Вот в каком смысле я говорю, что Тургенев в это время, сам того не подозревая, влиял издали даже на мою частную, личную жизнь, на мои вкусы, желания и на такие решения, от которых прочного поворота назад в жизни уже не бывает.
II
Поздней осенью Тургенев, проезжая в Петербург, пробыл в Москве несколько времени и виделся со мною не раз и познакомил меня с графиней С, в доме которой я потом встречал Кудрявцева, Грановского, М.Н. Каткова, П.М. Леонтьева, Е.М. Феоктистова, графиню Ростопчину, Щербину, В.П. Боткина и раза два видел автора «Свадьбы Кречинского», Сухово-Кобылина. Это был тогда очень смуглый и очень красивый брюнет, собою видный, рослый, с чрезвычайно энергичным выражением лица. Он мне очень понравился.
Напротив того, В.П. Боткин, которого письмами об Италии я еще года за два до этого восхищался, читая их в «Современнике», пришелся мне вовсе не по сердцу. Тургенев стоял в красивой и богатой гостинице Мореля на углу Петровки. Я сидел однажды у него поутру и внимал его наставлениям. Кто-то вдруг постучал в дверь. Тургенев сказал: «Войдите». Я был, конечно, очень раздосадован, что нам помешали… Вошел невзрачный мужчина средних лет, в темно-коричневом сюртуке, плешивый, бледный, с неправильными, но довольно выразительными чертами лица. Тургенев нас познакомил: «Вот г. Леонтьев, молодой, начинающий писатель; а это г. Боткин, писатель старый»…
– Да, старый, очень старый, совсем плешивый, – сказал Боткин весело и погладил свою лысину.
Я таких в то время не жаловал, и на внешность обращал внимания гораздо больше, чем случается вообще с молодыми людьми моего тогдашнего возраста.

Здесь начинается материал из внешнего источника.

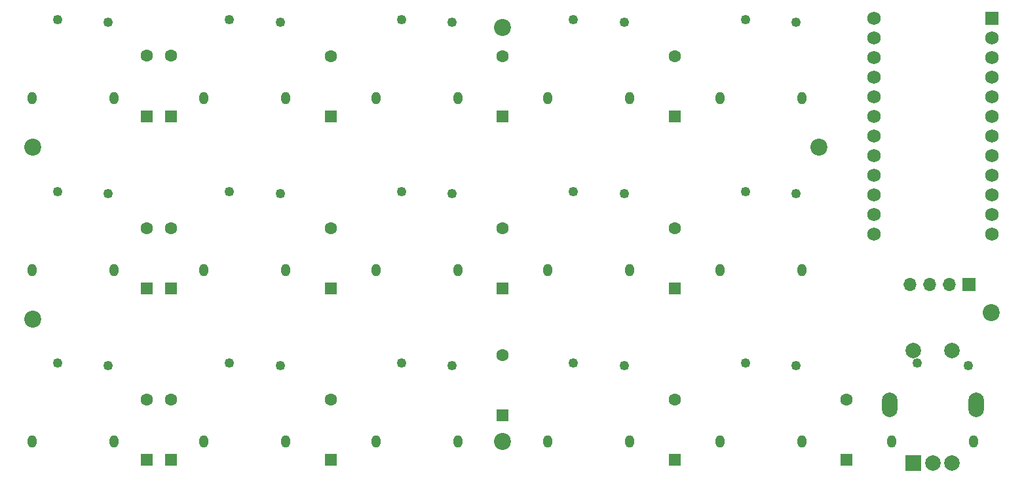
<source format=gts>
G04 #@! TF.GenerationSoftware,KiCad,Pcbnew,(6.0.1-0)*
G04 #@! TF.CreationDate,2023-03-27T09:33:25-07:00*
G04 #@! TF.ProjectId,pcb-chocmini,7063622d-6368-46f6-936d-696e692e6b69,rev?*
G04 #@! TF.SameCoordinates,Original*
G04 #@! TF.FileFunction,Soldermask,Top*
G04 #@! TF.FilePolarity,Negative*
%FSLAX46Y46*%
G04 Gerber Fmt 4.6, Leading zero omitted, Abs format (unit mm)*
G04 Created by KiCad (PCBNEW (6.0.1-0)) date 2023-03-27 09:33:25*
%MOMM*%
%LPD*%
G01*
G04 APERTURE LIST*
%ADD10O,1.200000X1.600000*%
%ADD11C,1.250000*%
%ADD12O,2.000000X3.200000*%
%ADD13R,2.000000X2.000000*%
%ADD14C,2.000000*%
%ADD15R,1.600000X1.600000*%
%ADD16C,1.600000*%
%ADD17C,2.200000*%
%ADD18R,1.700000X1.700000*%
%ADD19O,1.700000X1.700000*%
%ADD20R,1.752600X1.752600*%
%ADD21C,1.752600*%
G04 APERTURE END LIST*
D10*
X130702500Y-113493750D03*
D11*
X123412500Y-103343750D03*
D10*
X120122500Y-113493750D03*
D11*
X129992500Y-103643750D03*
D10*
X86252500Y-113493750D03*
D11*
X78962500Y-103343750D03*
D10*
X75672500Y-113493750D03*
D11*
X85542500Y-103643750D03*
D10*
X108477500Y-91268750D03*
D11*
X101187500Y-81118750D03*
D10*
X97897500Y-91268750D03*
D11*
X107767500Y-81418750D03*
D10*
X175152500Y-113493750D03*
D11*
X167862500Y-103343750D03*
D10*
X164572500Y-113493750D03*
D11*
X174442500Y-103643750D03*
D10*
X175152500Y-69043750D03*
D11*
X167862500Y-58893750D03*
D10*
X164572500Y-69043750D03*
D11*
X174442500Y-59193750D03*
D10*
X175152500Y-91268750D03*
D11*
X167862500Y-81118750D03*
D10*
X164572500Y-91268750D03*
D11*
X174442500Y-81418750D03*
D10*
X108477500Y-113493750D03*
D11*
X101187500Y-103343750D03*
D10*
X97897500Y-113493750D03*
D11*
X107767500Y-103643750D03*
D10*
X197377500Y-113493750D03*
D11*
X190087500Y-103343750D03*
D10*
X186797500Y-113493750D03*
D11*
X196667500Y-103643750D03*
D10*
X152927500Y-91268750D03*
D11*
X145637500Y-81118750D03*
D10*
X142347500Y-91268750D03*
D11*
X152217500Y-81418750D03*
D10*
X152927500Y-113493750D03*
D11*
X145637500Y-103343750D03*
D10*
X142347500Y-113493750D03*
D11*
X152217500Y-103643750D03*
D10*
X86252500Y-91268750D03*
D11*
X78962500Y-81118750D03*
D10*
X75672500Y-91268750D03*
D11*
X85542500Y-81418750D03*
D10*
X86252500Y-69043750D03*
D11*
X78962500Y-58893750D03*
D10*
X75672500Y-69043750D03*
D11*
X85542500Y-59193750D03*
D10*
X108477500Y-69043750D03*
D11*
X101187500Y-58893750D03*
D10*
X97897500Y-69043750D03*
D11*
X107767500Y-59193750D03*
D10*
X152927500Y-69043750D03*
D11*
X145637500Y-58893750D03*
D10*
X142347500Y-69043750D03*
D11*
X152217500Y-59193750D03*
D10*
X130702500Y-91268750D03*
D11*
X123412500Y-81118750D03*
D10*
X120122500Y-91268750D03*
D11*
X129992500Y-81418750D03*
D10*
X130702500Y-69043750D03*
D11*
X123412500Y-58893750D03*
D10*
X120122500Y-69043750D03*
D11*
X129992500Y-59193750D03*
D12*
X186487500Y-108743750D03*
X197687500Y-108743750D03*
D13*
X189587500Y-116243750D03*
D14*
X194587500Y-116243750D03*
X192087500Y-116243750D03*
X194587500Y-101743750D03*
X189587500Y-101743750D03*
D15*
X158750000Y-71437500D03*
D16*
X158750000Y-63637500D03*
D15*
X93662500Y-71368750D03*
D16*
X93662500Y-63568750D03*
D15*
X93662500Y-115887500D03*
D16*
X93662500Y-108087500D03*
D17*
X75803125Y-97631250D03*
X177403125Y-75406250D03*
D15*
X114300000Y-115887500D03*
D16*
X114300000Y-108087500D03*
D15*
X114300000Y-71437500D03*
D16*
X114300000Y-63637500D03*
D15*
X114300000Y-93662500D03*
D16*
X114300000Y-85862500D03*
D15*
X136525000Y-71437500D03*
D16*
X136525000Y-63637500D03*
D15*
X93662500Y-93662500D03*
D16*
X93662500Y-85862500D03*
D18*
X196757500Y-93160750D03*
D19*
X194217500Y-93160750D03*
X191677500Y-93160750D03*
X189137500Y-93160750D03*
D17*
X199628125Y-96837500D03*
D15*
X136525000Y-110075000D03*
D16*
X136525000Y-102275000D03*
D17*
X136525000Y-113506250D03*
D15*
X158750000Y-115887500D03*
D16*
X158750000Y-108087500D03*
D15*
X90487500Y-93662500D03*
D16*
X90487500Y-85862500D03*
D17*
X136525000Y-59928125D03*
X75803125Y-75406250D03*
D15*
X158750000Y-93662500D03*
D16*
X158750000Y-85862500D03*
D15*
X90487500Y-115887500D03*
D16*
X90487500Y-108087500D03*
D15*
X180975000Y-115887500D03*
D16*
X180975000Y-108087500D03*
D15*
X90487500Y-71368750D03*
D16*
X90487500Y-63568750D03*
D15*
X136525000Y-93662500D03*
D16*
X136525000Y-85862500D03*
D20*
X199707500Y-58660500D03*
D21*
X199707500Y-61200500D03*
X199707500Y-63740500D03*
X199707500Y-66280500D03*
X199707500Y-68820500D03*
X199707500Y-71360500D03*
X199707500Y-73900500D03*
X199707500Y-76440500D03*
X199707500Y-78980500D03*
X199707500Y-81520500D03*
X199707500Y-84060500D03*
X199707500Y-86600500D03*
X184467500Y-86600500D03*
X184467500Y-84060500D03*
X184467500Y-81520500D03*
X184467500Y-78980500D03*
X184467500Y-76440500D03*
X184467500Y-73900500D03*
X184467500Y-71360500D03*
X184467500Y-68820500D03*
X184467500Y-66280500D03*
X184467500Y-63740500D03*
X184467500Y-61200500D03*
X184467500Y-58660500D03*
M02*

</source>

Эта наклонность, вернее сказать, бескорыстное пристрастие к людям красивым, или физически сильным, или очень изящным с виду было тогда у меня в значительной мере сознательное, даже, пожалуй, систематическое. Почему? Я объяснить здесь не могу; ибо если бы я начал распространяться обо всем том, что невольно приходит на ум при воспоминаниях о том времени, когда я разрывался между медициной и поэзией (и когда в то же время я ими обеими равносильно развивался), то этой статье и конца бы не нашлось…
Мне Боткин не приглянулся. Мне стало очень досадно, зачем такой плешивый и невзрачный ездил в страну Абен-Хамета и Сида, в страну Альгамбры и боя быков! «Тургенев и Сухово-Кобылин имели право там жить, но не человек с подобной наружностью»… Эта мысль так сильно овладела моим воображением, что не более как через год или два после этого первого моего знакомства с Боткиным, я, встретивши его раз у одного общего знакомого, ни с того ни с сего позволил себе весьма неприличную выходку… Я вдруг обратился к нему нарочно очень почтительно и любезно с такого рода вопросом:
– Скажите, пожалуйста, Василий Петрович; но только откровенно – вы в самом деле были в Испании или нет?..
Боткина так и передернуло… Он пожал плечами, взглянул сердито и воскликнул: «Какой странный вопрос!»
Досада его была вполне основательна, и моя мальчишечья выходка была не то, чтобы бестактна (преднамеренное нельзя назвать бестактным), а просто глупа и дерзка. Есть небольшое подозрение, что Боткин в одном случае (незначительном, положим) лет через восемь мне отомстил или по крайней мере попытался отомстить за это рукою Тургенева… Но об этом после.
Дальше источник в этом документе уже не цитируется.